## TASK GOAL
Would you print every entry below exactly as written, omitting the images?

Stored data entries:

:::

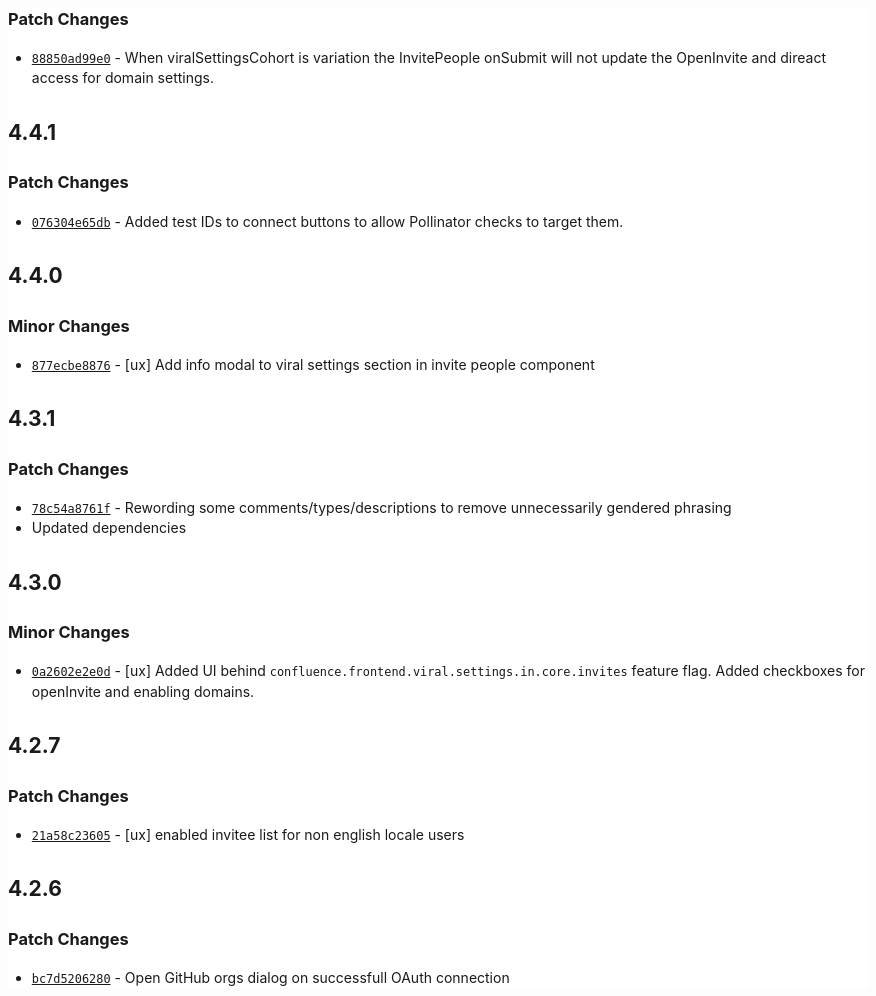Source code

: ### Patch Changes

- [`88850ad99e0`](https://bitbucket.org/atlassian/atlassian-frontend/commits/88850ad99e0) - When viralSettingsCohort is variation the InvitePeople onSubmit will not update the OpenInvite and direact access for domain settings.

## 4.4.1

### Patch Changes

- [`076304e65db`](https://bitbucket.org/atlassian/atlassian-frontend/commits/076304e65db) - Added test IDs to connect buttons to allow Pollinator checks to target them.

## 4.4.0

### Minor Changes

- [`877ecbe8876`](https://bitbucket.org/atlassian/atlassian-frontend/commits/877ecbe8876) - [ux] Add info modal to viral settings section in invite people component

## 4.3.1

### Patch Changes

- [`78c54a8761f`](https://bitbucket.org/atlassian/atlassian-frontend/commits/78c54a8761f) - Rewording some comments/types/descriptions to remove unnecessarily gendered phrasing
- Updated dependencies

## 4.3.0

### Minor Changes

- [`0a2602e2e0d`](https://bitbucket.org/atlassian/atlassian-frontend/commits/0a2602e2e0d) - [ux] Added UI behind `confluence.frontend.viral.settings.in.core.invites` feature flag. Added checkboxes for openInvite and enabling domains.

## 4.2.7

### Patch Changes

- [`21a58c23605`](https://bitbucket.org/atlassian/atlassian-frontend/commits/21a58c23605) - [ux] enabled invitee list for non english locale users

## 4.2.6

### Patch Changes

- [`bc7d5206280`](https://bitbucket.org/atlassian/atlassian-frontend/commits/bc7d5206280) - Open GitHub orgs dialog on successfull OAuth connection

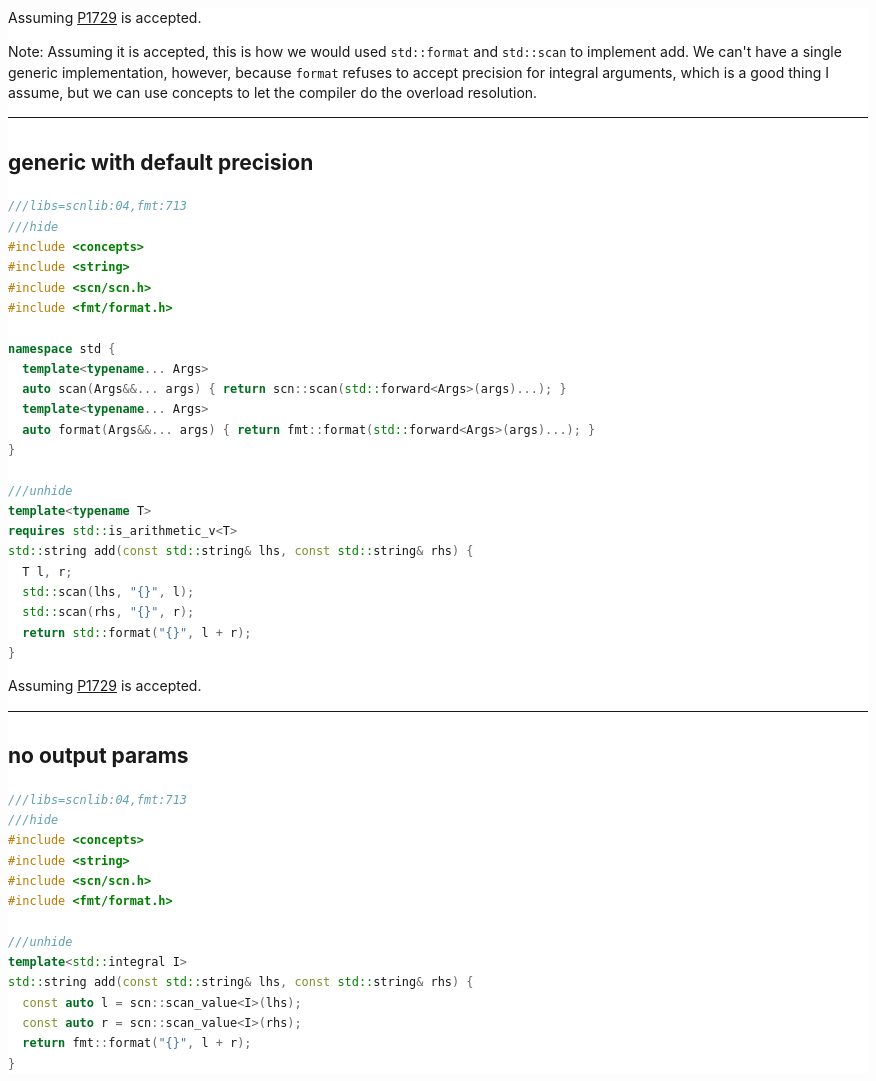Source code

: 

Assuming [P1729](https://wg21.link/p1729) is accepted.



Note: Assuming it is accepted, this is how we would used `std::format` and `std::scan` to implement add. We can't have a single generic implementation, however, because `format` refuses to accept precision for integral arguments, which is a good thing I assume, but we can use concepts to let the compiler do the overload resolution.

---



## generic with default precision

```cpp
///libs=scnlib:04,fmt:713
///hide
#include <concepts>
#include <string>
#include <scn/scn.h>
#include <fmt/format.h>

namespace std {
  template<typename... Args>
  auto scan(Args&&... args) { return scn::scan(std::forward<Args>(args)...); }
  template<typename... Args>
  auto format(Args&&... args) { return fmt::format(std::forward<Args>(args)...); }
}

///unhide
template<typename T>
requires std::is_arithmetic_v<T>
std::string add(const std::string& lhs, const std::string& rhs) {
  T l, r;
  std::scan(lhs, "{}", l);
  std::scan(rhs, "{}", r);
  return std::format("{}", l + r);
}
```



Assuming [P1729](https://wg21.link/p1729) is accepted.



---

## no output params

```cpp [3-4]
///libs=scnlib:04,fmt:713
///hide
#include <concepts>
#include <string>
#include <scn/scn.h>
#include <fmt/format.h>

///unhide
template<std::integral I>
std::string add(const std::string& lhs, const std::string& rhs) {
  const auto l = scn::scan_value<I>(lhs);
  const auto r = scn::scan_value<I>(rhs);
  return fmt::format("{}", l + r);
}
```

:::

## RESULT BELOW
Source code

: ### Patch Changes

- [`88850ad99e0`](https://bitbucket.org/atlassian/atlassian-frontend/commits/88850ad99e0) - When viralSettingsCohort is variation the InvitePeople onSubmit will not update the OpenInvite and direact access for domain settings.

## 4.4.1

### Patch Changes

- [`076304e65db`](https://bitbucket.org/atlassian/atlassian-frontend/commits/076304e65db) - Added test IDs to connect buttons to allow Pollinator checks to target them.

## 4.4.0

### Minor Changes

- [`877ecbe8876`](https://bitbucket.org/atlassian/atlassian-frontend/commits/877ecbe8876) - [ux] Add info modal to viral settings section in invite people component

## 4.3.1

### Patch Changes

- [`78c54a8761f`](https://bitbucket.org/atlassian/atlassian-frontend/commits/78c54a8761f) - Rewording some comments/types/descriptions to remove unnecessarily gendered phrasing
- Updated dependencies

## 4.3.0

### Minor Changes

- [`0a2602e2e0d`](https://bitbucket.org/atlassian/atlassian-frontend/commits/0a2602e2e0d) - [ux] Added UI behind `confluence.frontend.viral.settings.in.core.invites` feature flag. Added checkboxes for openInvite and enabling domains.

## 4.2.7

### Patch Changes

- [`21a58c23605`](https://bitbucket.org/atlassian/atlassian-frontend/commits/21a58c23605) - [ux] enabled invitee list for non english locale users

## 4.2.6

### Patch Changes

- [`bc7d5206280`](https://bitbucket.org/atlassian/atlassian-frontend/commits/bc7d5206280) - Open GitHub orgs dialog on successfull OAuth connection

Source code

: 

Assuming [P1729](https://wg21.link/p1729) is accepted.



Note: Assuming it is accepted, this is how we would used `std::format` and `std::scan` to implement add. We can't have a single generic implementation, however, because `format` refuses to accept precision for integral arguments, which is a good thing I assume, but we can use concepts to let the compiler do the overload resolution.

---



## generic with default precision

```cpp
///libs=scnlib:04,fmt:713
///hide
#include <concepts>
#include <string>
#include <scn/scn.h>
#include <fmt/format.h>

namespace std {
  template<typename... Args>
  auto scan(Args&&... args) { return scn::scan(std::forward<Args>(args)...); }
  template<typename... Args>
  auto format(Args&&... args) { return fmt::format(std::forward<Args>(args)...); }
}

///unhide
template<typename T>
requires std::is_arithmetic_v<T>
std::string add(const std::string& lhs, const std::string& rhs) {
  T l, r;
  std::scan(lhs, "{}", l);
  std::scan(rhs, "{}", r);
  return std::format("{}", l + r);
}
```



Assuming [P1729](https://wg21.link/p1729) is accepted.



---

## no output params

```cpp [3-4]
///libs=scnlib:04,fmt:713
///hide
#include <concepts>
#include <string>
#include <scn/scn.h>
#include <fmt/format.h>

///unhide
template<std::integral I>
std::string add(const std::string& lhs, const std::string& rhs) {
  const auto l = scn::scan_value<I>(lhs);
  const auto r = scn::scan_value<I>(rhs);
  return fmt::format("{}", l + r);
}
```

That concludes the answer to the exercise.